Sunday, 15 June 2014

sed - grep part of nth lines linux -



sed - grep part of nth lines linux -

i have file like:

something1 something2 201101130000 thing thing1 thing2 aaa, -2, 4, 0, 54; thing3 thing4 aaa, 43, 43, 0, 5, 0, 0,; thing5 aaa, 132.0, 43.0, 0.0, 0.0, 43.0,210.0,' thing5

how re-create date (201101130000) sec line, add together comma (,) set numbers of line before lastly (132,0, 43.0, 0.0, 43.0, 210.0) in newfile.txt new file should like:(the original file not have spaces between lines here)

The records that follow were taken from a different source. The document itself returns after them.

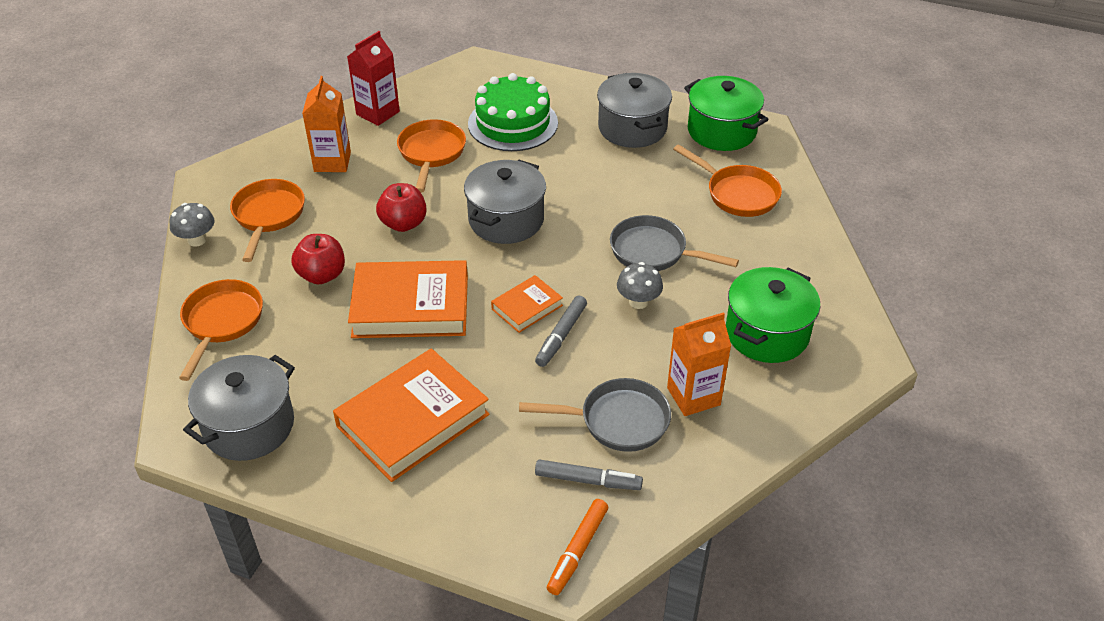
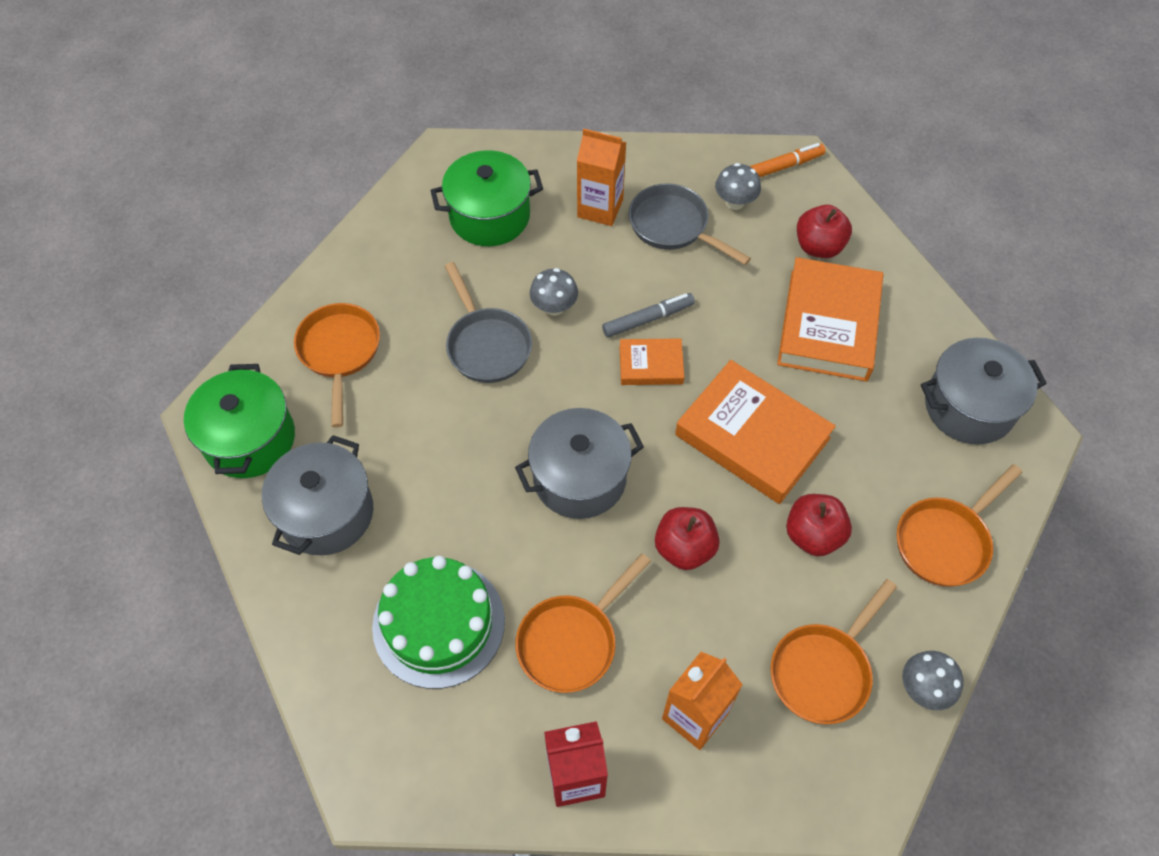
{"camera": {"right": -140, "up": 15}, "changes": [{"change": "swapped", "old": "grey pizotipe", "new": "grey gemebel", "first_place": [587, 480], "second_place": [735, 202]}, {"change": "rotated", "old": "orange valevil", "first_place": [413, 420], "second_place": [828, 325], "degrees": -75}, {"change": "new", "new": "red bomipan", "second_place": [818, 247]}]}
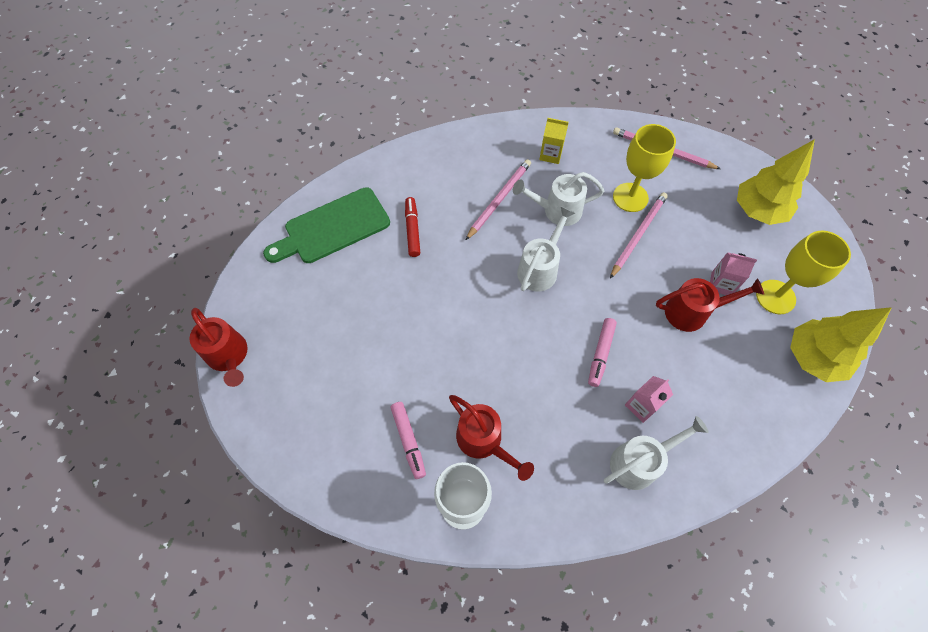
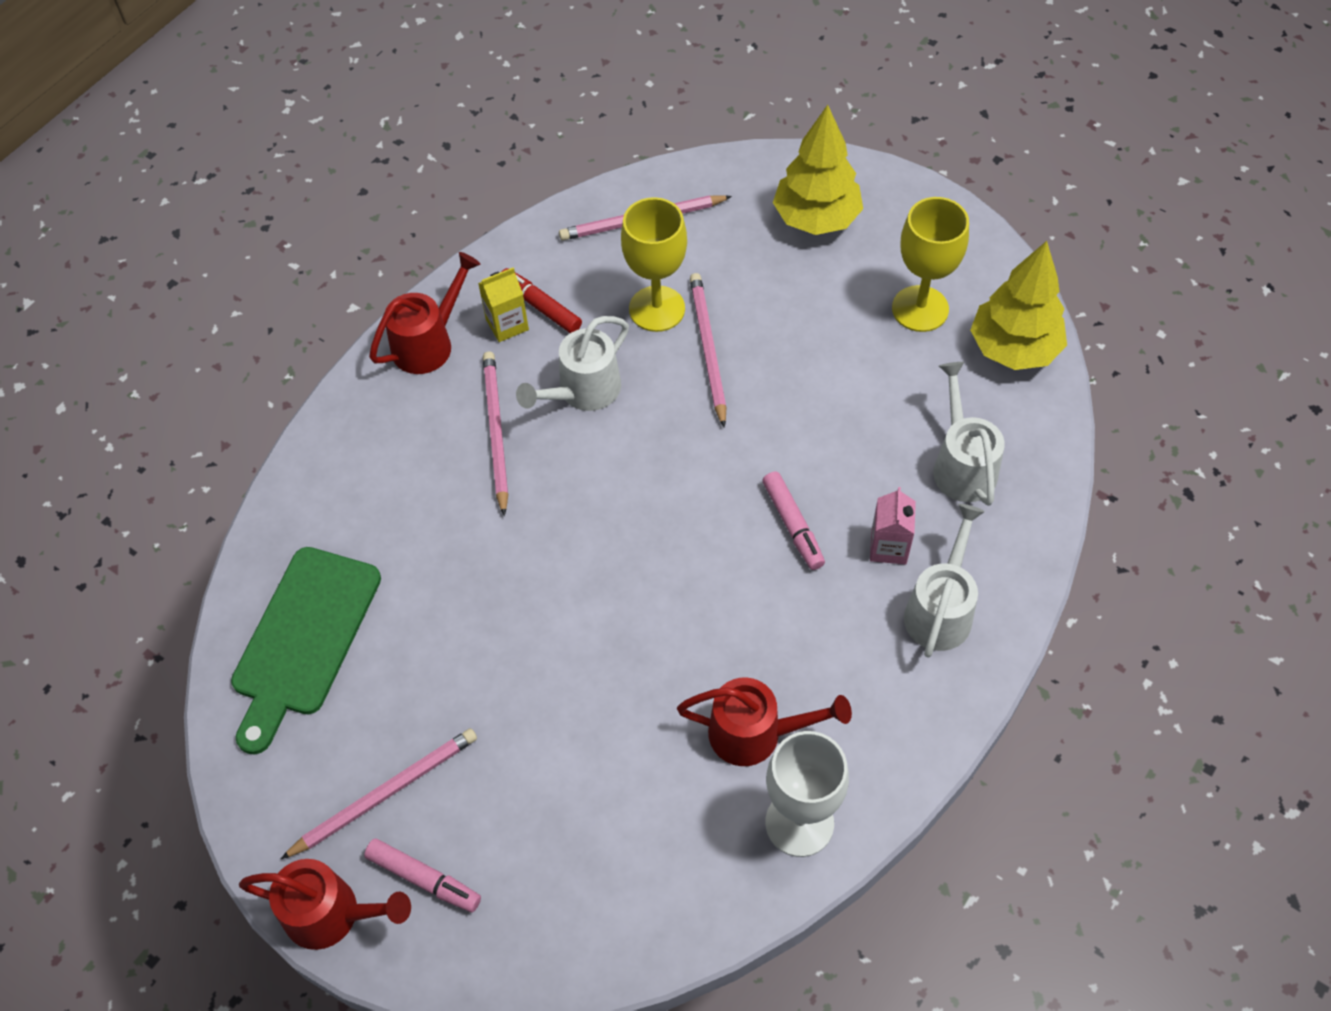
{"camera": {"right": -40, "up": -5}, "changes": [{"change": "new", "new": "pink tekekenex", "second_place": [385, 793]}, {"change": "shifted", "old": "pink pizotipe", "first_place": [408, 440], "second_place": [424, 878]}, {"change": "shifted", "old": "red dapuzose", "first_place": [693, 312], "second_place": [429, 342]}, {"change": "shifted", "old": "red pizotipe", "first_place": [412, 230], "second_place": [541, 306]}, {"change": "shifted", "old": "white dapuzose", "first_place": [540, 268], "second_place": [961, 464]}, {"change": "gone", "old": "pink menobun", "first_place": [721, 284]}]}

20110113, 132.0, 43.0, 0.0, 0.0, 43.0,210.0

i tried grep , sed no luck. help

here's how i've interpreted question:

you're trying 'grep' , bring together parts of 2 lines. these 2 lines sec , sec lastly lines.

you're trying redirect output file. can utilize shell redirection this, like: awk ... file > outputfile.

here's 1 way using sed:

sed '2h; $!n; $!d; ${ g; s/[^,]*\([^\n]*\).* \([0-9]\{8\}\).*/\2\1/; s/..$// }' file

since you've tagged linux, i'm guessing you've got gnu sed , don't mind golf:

sed -r '2h;$!n;$!d;${g;s/[^,]*([^\n]*).*\s([0-9]{8}).*/\2\1/;s/..$//}' file

results:

20110113, 132.0, 43.0, 0.0, 0.0, 43.0,210.0

explanation:

2h # re-create sec line hold space $!n # if not lastly line append next line $!d # if not lastly line delete first newline in pattern $ { ... } # 1 lastly line, perform 2 substitutions

alternatively, awk may easier understand:

awk 'fnr==nr { c++; next } fnr==2 { x = substr($nf,0,8) } fnr==c-1 { sub(/[^,]*/,x); sub(/..$/,""); print }' file file

results:

20110113, 132.0, 43.0, 0.0, 0.0, 43.0,210.0

explanation:

fnr==nr { c++; next } # read first file in arguments list, # count of number of lines in file fnr==2 { ... } # when reading sec line of sec file in # arguments list, take substring of lastly field fnr==c-1 { ... } # 1 sec lastly line of sec file in # arguments list, perform 2 substitutions , print # line.